YOUR TASK:
Each entry must be duplicated precisely, with nothing left out.

[Opening DATA RECORDS section]

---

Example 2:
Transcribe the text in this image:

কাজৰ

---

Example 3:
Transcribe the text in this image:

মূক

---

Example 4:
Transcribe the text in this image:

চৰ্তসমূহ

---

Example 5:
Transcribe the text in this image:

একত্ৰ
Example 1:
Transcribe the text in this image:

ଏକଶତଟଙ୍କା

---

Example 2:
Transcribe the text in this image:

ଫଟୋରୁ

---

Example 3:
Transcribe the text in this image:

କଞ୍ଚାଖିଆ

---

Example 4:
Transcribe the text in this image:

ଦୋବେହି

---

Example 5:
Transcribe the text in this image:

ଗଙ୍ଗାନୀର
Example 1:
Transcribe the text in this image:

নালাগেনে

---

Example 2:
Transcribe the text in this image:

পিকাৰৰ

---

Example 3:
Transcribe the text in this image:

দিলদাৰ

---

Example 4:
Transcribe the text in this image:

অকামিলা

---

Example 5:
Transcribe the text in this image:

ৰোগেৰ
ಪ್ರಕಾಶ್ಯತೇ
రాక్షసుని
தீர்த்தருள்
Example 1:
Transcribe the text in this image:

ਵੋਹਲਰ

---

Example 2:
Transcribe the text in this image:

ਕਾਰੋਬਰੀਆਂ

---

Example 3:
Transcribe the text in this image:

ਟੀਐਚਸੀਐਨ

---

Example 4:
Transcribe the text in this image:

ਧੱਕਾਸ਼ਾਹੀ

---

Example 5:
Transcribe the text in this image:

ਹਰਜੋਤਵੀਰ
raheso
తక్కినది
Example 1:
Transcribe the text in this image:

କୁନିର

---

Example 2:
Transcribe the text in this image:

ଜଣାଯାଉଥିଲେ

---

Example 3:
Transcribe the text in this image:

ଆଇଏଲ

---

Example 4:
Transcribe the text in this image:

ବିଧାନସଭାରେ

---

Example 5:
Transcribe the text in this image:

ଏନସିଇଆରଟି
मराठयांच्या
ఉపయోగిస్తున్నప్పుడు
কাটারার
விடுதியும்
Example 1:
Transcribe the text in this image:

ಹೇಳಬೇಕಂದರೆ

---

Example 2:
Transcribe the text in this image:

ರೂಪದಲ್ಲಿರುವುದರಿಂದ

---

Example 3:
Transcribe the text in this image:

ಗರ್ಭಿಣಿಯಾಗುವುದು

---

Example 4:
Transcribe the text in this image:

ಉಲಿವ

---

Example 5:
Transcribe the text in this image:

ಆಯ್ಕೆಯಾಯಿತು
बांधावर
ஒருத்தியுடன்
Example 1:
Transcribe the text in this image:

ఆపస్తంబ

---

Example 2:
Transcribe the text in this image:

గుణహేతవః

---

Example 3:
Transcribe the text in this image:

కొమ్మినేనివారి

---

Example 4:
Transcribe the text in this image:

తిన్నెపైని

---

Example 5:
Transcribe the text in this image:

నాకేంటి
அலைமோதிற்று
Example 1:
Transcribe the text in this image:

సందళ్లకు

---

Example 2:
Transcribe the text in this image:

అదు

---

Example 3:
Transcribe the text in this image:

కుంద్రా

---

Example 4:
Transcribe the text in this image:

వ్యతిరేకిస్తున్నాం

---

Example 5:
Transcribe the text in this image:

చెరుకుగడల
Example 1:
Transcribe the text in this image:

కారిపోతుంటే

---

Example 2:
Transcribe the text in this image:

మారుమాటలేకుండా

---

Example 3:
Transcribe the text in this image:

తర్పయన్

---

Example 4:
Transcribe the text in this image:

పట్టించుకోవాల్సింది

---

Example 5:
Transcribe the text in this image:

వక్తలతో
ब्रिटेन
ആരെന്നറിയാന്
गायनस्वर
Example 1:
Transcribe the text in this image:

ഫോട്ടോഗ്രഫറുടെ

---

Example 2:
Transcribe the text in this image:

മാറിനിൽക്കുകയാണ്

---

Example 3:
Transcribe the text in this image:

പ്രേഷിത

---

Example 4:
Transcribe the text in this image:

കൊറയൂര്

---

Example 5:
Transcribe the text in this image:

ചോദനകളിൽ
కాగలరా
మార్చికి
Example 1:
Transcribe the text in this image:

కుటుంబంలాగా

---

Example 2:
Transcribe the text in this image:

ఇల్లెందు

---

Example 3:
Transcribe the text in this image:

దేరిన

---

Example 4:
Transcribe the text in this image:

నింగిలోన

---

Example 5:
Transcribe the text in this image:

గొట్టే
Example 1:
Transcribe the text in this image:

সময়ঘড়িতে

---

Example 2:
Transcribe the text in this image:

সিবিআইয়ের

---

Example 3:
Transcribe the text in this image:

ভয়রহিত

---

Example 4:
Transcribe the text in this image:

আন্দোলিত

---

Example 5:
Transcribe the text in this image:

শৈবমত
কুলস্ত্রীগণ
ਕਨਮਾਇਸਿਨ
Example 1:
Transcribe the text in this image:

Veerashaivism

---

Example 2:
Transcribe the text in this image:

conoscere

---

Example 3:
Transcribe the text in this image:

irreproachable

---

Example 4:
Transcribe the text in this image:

[Closing DATA RECORDS section]

RESULT OF THE EXERCISE:
---

Example 2:
Transcribe the text in this image:

কাজৰ

---

Example 3:
Transcribe the text in this image:

মূক

---

Example 4:
Transcribe the text in this image:

চৰ্তসমূহ

---

Example 5:
Transcribe the text in this image:

একত্ৰ
Example 1:
Transcribe the text in this image:

ଏକଶତଟଙ୍କା

---

Example 2:
Transcribe the text in this image:

ଫଟୋରୁ

---

Example 3:
Transcribe the text in this image:

କଞ୍ଚାଖିଆ

---

Example 4:
Transcribe the text in this image:

ଦୋବେହି

---

Example 5:
Transcribe the text in this image:

ଗଙ୍ଗାନୀର
Example 1:
Transcribe the text in this image:

নালাগেনে

---

Example 2:
Transcribe the text in this image:

পিকাৰৰ

---

Example 3:
Transcribe the text in this image:

দিলদাৰ

---

Example 4:
Transcribe the text in this image:

অকামিলা

---

Example 5:
Transcribe the text in this image:

ৰোগেৰ
ಪ್ರಕಾಶ್ಯತೇ
రాక్షసుని
தீர்த்தருள்
Example 1:
Transcribe the text in this image:

ਵੋਹਲਰ

---

Example 2:
Transcribe the text in this image:

ਕਾਰੋਬਰੀਆਂ

---

Example 3:
Transcribe the text in this image:

ਟੀਐਚਸੀਐਨ

---

Example 4:
Transcribe the text in this image:

ਧੱਕਾਸ਼ਾਹੀ

---

Example 5:
Transcribe the text in this image:

ਹਰਜੋਤਵੀਰ
raheso
తక్కినది
Example 1:
Transcribe the text in this image:

କୁନିର

---

Example 2:
Transcribe the text in this image:

ଜଣାଯାଉଥିଲେ

---

Example 3:
Transcribe the text in this image:

ଆଇଏଲ

---

Example 4:
Transcribe the text in this image:

ବିଧାନସଭାରେ

---

Example 5:
Transcribe the text in this image:

ଏନସିଇଆରଟି
मराठयांच्या
ఉపయోగిస్తున్నప్పుడు
কাটারার
விடுதியும்
Example 1:
Transcribe the text in this image:

ಹೇಳಬೇಕಂದರೆ

---

Example 2:
Transcribe the text in this image:

ರೂಪದಲ್ಲಿರುವುದರಿಂದ

---

Example 3:
Transcribe the text in this image:

ಗರ್ಭಿಣಿಯಾಗುವುದು

---

Example 4:
Transcribe the text in this image:

ಉಲಿವ

---

Example 5:
Transcribe the text in this image:

ಆಯ್ಕೆಯಾಯಿತು
बांधावर
ஒருத்தியுடன்
Example 1:
Transcribe the text in this image:

ఆపస్తంబ

---

Example 2:
Transcribe the text in this image:

గుణహేతవః

---

Example 3:
Transcribe the text in this image:

కొమ్మినేనివారి

---

Example 4:
Transcribe the text in this image:

తిన్నెపైని

---

Example 5:
Transcribe the text in this image:

నాకేంటి
அலைமோதிற்று
Example 1:
Transcribe the text in this image:

సందళ్లకు

---

Example 2:
Transcribe the text in this image:

అదు

---

Example 3:
Transcribe the text in this image:

కుంద్రా

---

Example 4:
Transcribe the text in this image:

వ్యతిరేకిస్తున్నాం

---

Example 5:
Transcribe the text in this image:

చెరుకుగడల
Example 1:
Transcribe the text in this image:

కారిపోతుంటే

---

Example 2:
Transcribe the text in this image:

మారుమాటలేకుండా

---

Example 3:
Transcribe the text in this image:

తర్పయన్

---

Example 4:
Transcribe the text in this image:

పట్టించుకోవాల్సింది

---

Example 5:
Transcribe the text in this image:

వక్తలతో
ब्रिटेन
ആരെന്നറിയാന്
गायनस्वर
Example 1:
Transcribe the text in this image:

ഫോട്ടോഗ്രഫറുടെ

---

Example 2:
Transcribe the text in this image:

മാറിനിൽക്കുകയാണ്

---

Example 3:
Transcribe the text in this image:

പ്രേഷിത

---

Example 4:
Transcribe the text in this image:

കൊറയൂര്

---

Example 5:
Transcribe the text in this image:

ചോദനകളിൽ
కాగలరా
మార్చికి
Example 1:
Transcribe the text in this image:

కుటుంబంలాగా

---

Example 2:
Transcribe the text in this image:

ఇల్లెందు

---

Example 3:
Transcribe the text in this image:

దేరిన

---

Example 4:
Transcribe the text in this image:

నింగిలోన

---

Example 5:
Transcribe the text in this image:

గొట్టే
Example 1:
Transcribe the text in this image:

সময়ঘড়িতে

---

Example 2:
Transcribe the text in this image:

সিবিআইয়ের

---

Example 3:
Transcribe the text in this image:

ভয়রহিত

---

Example 4:
Transcribe the text in this image:

আন্দোলিত

---

Example 5:
Transcribe the text in this image:

শৈবমত
কুলস্ত্রীগণ
ਕਨਮਾਇਸਿਨ
Example 1:
Transcribe the text in this image:

Veerashaivism

---

Example 2:
Transcribe the text in this image:

conoscere

---

Example 3:
Transcribe the text in this image:

irreproachable

---

Example 4:
Transcribe the text in this image:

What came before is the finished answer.